Transposons and symbiosis

There are a pair of really interesting articles in this week's Science. First, Fischer and Suttle report the discovery of a virophage (like a "virus" for viruses) that is a connecting link between double-stranded DNA viruses and the eukaryotic DNA transposon Maverick/Polinton. You might recall Liu and Soper's exogenization hypothesis that I discussed previously. One of my concerns about their idea was that it could account only for retroviruses rather than comprehensively explaining all viruses. This new virophage discovery doesn't rectify that problem, but it does suggest that there are more connections between viruses and genomic elements than we had previously guessed.

Fischer and Suttle. 2011. A Virophage at the Origin of Large DNA Transposons. Science 332:231-234.

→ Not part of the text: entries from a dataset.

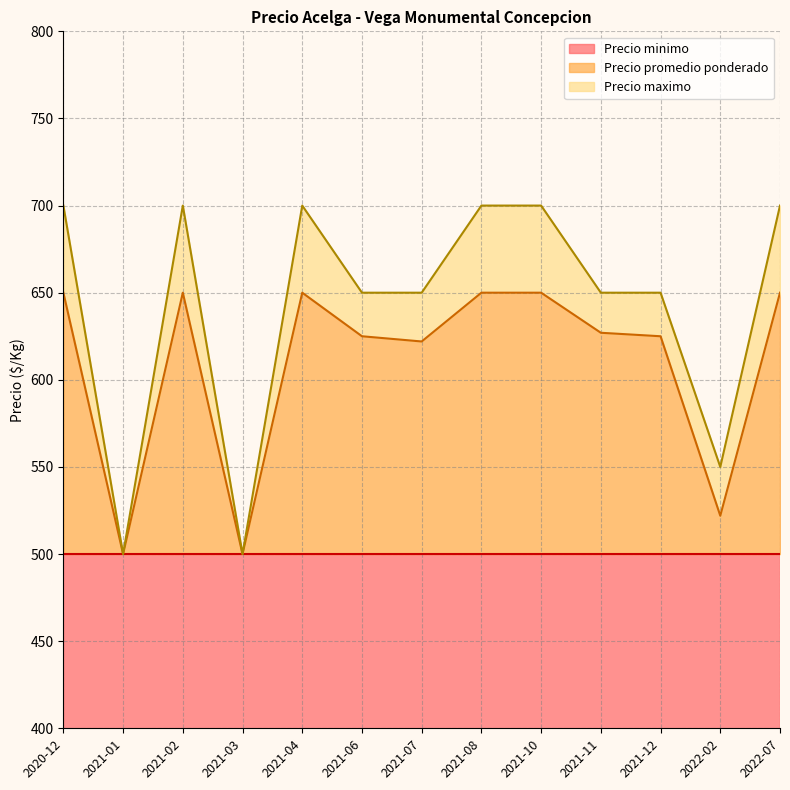

How many lines are shown in the chart?

3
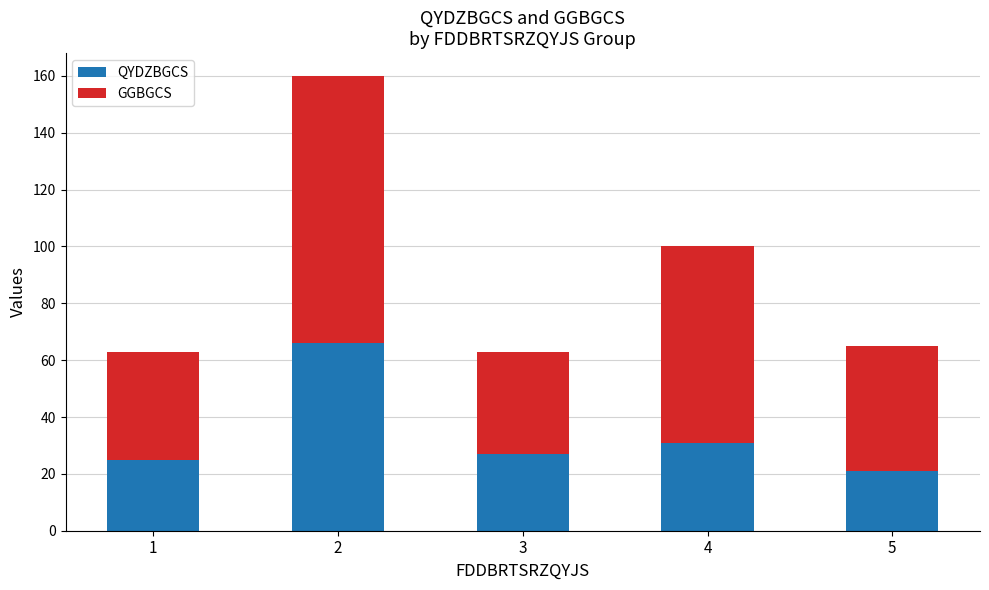

Reading left to right, transcribe the values for QYDZBGCS.

25	66	27	31	21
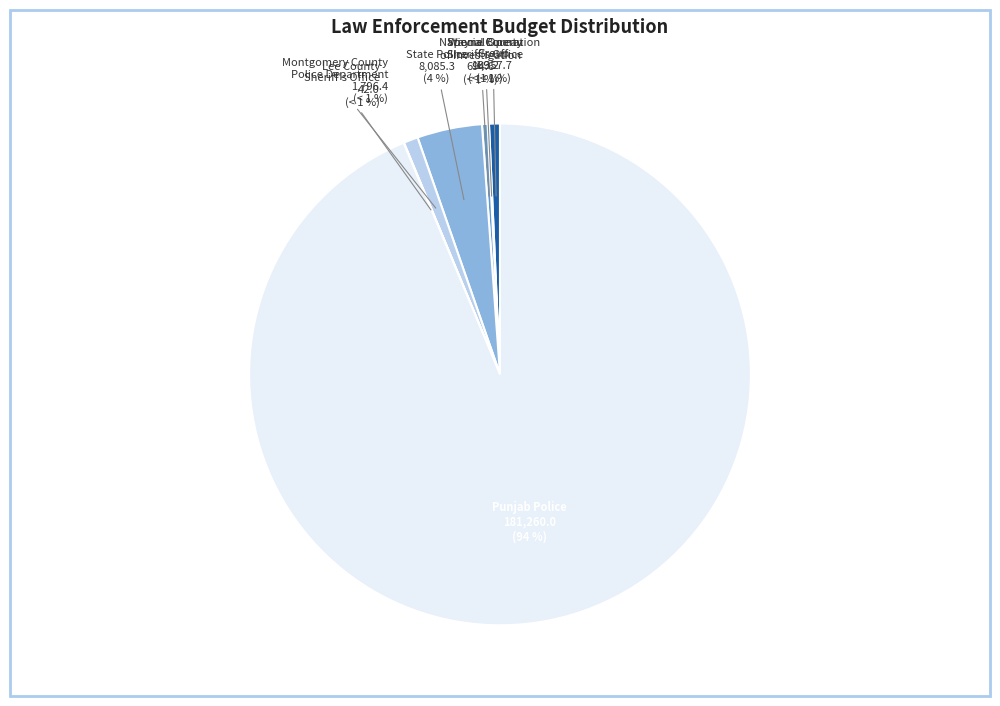

To the nearest percent, what percentage of the pie is Ttate Police?

4%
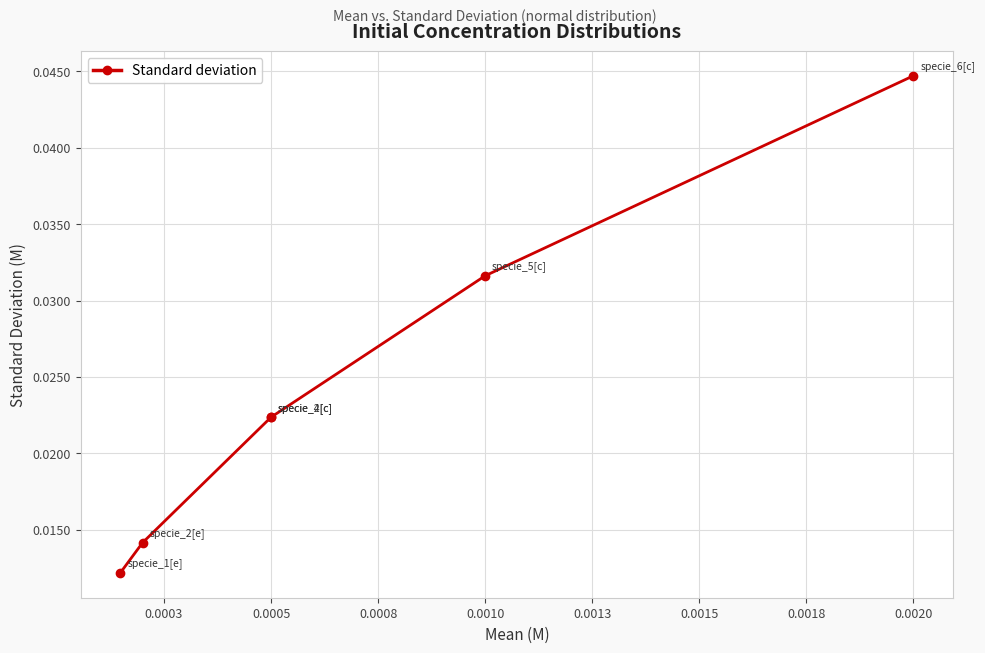

The value at 0.0003 is 0.0. True or false?

False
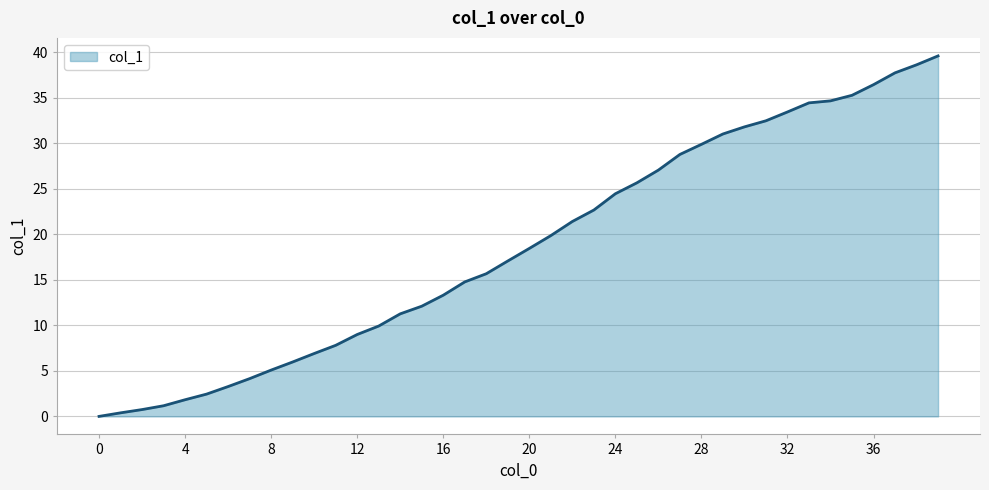

What is the maximum value shown in the chart?

39.6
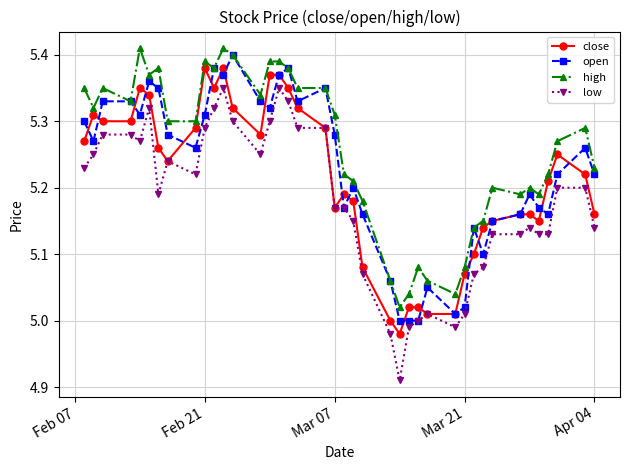

Which series has the largest total across all categories?

high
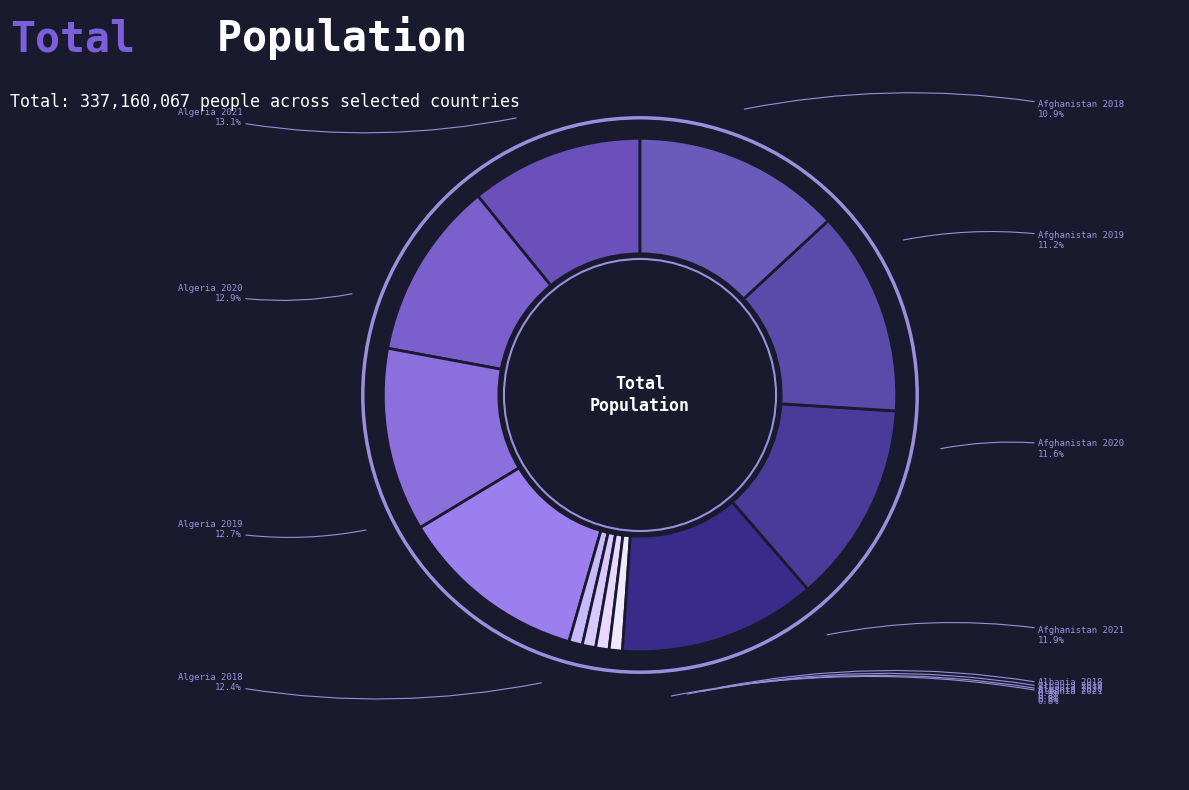

To the nearest percent, what percentage of the pie is Afghanistan 2019?

11%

Next, Himler et al. report on amazing fitness gains in an invasive fly due to the spread of a rickettsial endosymbiont. I've previously emphasized the role of transposons and other genome modifications as possible explanations for rapid speciation [PDF], but I'm beginning to wonder whether symbiosis might play a more prominent role. Food for thought.

Himler et al. 2011. Rapid Spread of a Bacterial Symbiont in an Invasive Whitefly Is Driven by Fitness Benefits and Female Bias. Science 332:254-256.